#### Page extract:
[Start of section]

This is the “trap” of existence according to Ligotti, which allows for a novel reading of Plato’s cave in which the cave itself is the organism, and the wall the phenomenal projection of the self-model: ‘the cave in which we live our conscious life is formed by our global, phenomenal model of reality’ [4]. The shadows that play on the walls of the cave are low-dimensional renderings of the world, filtered through the specific dynamics of information that is actually presented to the self-model. Consciousness is simply the ‘puppet shadow [that] dances on the wall of the neurophenomenological caveman’s phenomenal state space […] The cave shadow is there. The cave itself is empty’ [5].

According to Metzinger, all of this is, practically speaking, incommensurable with the register of human perception. To experience ourselves as self-models, or to experience whatever is “beyond” the self-model (whatever that may mean) is just not the sort of thing that is within the domain of human capacity. Indeed, as may be well exemplified in Rust, even acknowledging that this is the case ‘may be damaging to our mental well-being’ [6]. Yet, as in much of Ligotti’s fiction, Rust seems to hover on the brink of this experience – one foot in and out – at once he is restricted by his “programming”, and yet he is also capable of sensing the “psychosphere”. The latter is akin to Ligotti’s notion of the “fictional diversion”. This is a Borgesian fiction within a fiction, but also one which structures our experience of the world into something that is comforting, homely; something liveable (otherwise, as Rust’s partner, Marty Hart puts it, ‘why get out of bed in the morning?’).

I suppose anti-humanism is the best way to look at this.

Does the book explicitly argue in favour of banning human procreation?

Yes. The comments I listed plus a few snips from articles.

[End of section]

Records excerpted from a collection
[Start of section]

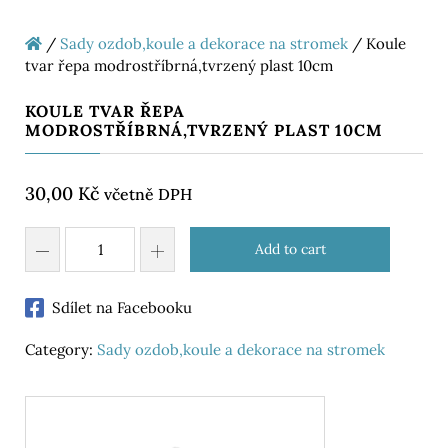
/
Sady ozdob,koule a dekorace na stromek
/ Koule
tvar řepa modrostříbrná,tvrzený plast 10cm
KOULE TVAR ŘEPA
MODROSTŘÍBRNÁ,TVRZENÝ PLAST 10CM
30,00
Kč
včetně DPH
Add to cart
Sdílet na Facebooku
Category:
Sady ozdob,koule a dekorace na stromek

[End of section]

#### Work instructions:
1 - Condense the paragraph beginning "According to Metzinger" in the passage on Ligotti and Metzinger into a shorter version that keeps its main points.
2 - Extend the passage on Ligotti and Metzinger, picking up after its final sentence.
Nothing in the listing is required for the work that follows.

#### Expected results:
1 - Metzinger holds that experiencing ourselves as self-models, or whatever lies "beyond" the self-model, is outside human capacity, and that even admitting this "may be damaging to our mental well-being," as Rust illustrates. Like many of Ligotti's characters, Rust stands on the brink of this experience: he is limited by his "programming" yet can sense the "psychosphere." The psychosphere resembles Ligotti's "fictional diversion," a Borgesian fiction within a fiction that makes the world comforting and livable. Without it, as Rust's partner Marty Hart asks, "why get out of bed in the morning?"

2 -
When some people decide they don’t like eating meat they become a vegetarian, others decide that everyone should be a vegetarian. Perhaps it is better if you try to be in the first group and let the rest of us live our pointless, suffering intensive lives with our children.

OP, human life isn’t inherently awful or pointless. Check every perspective carefully. Biologically, we are made to reproduce, that is our primary purpose, so just follow that if nothing else. As stated, Billions of people who have situations much worse than all of us bantering on here, have it so much worse, yet they still get up in the morning and make the best of it. We only get one life, it’s temporary, so just make the best of it instead of dwelling on the negative aspects of it, just focus on the fun stuff that happens. Instead of thinking that life is a series of bad moments connected by good ones, think the opposite. Dwelling on how “bad” or “awful” life is does nothing. It does absolutely nothing, and contributes nothing. Think positive, move on and live your life so it actually means something, make it mean something. If you hate life so much and refuse to take part in it, at least contribute to it and maybe help those that want to live a fruitful life. It seems like you are bowing out, or giving up even trying because of the negative, or speculating as such. Giving up on life and only noticing the negative is selfish and affects you and those around you.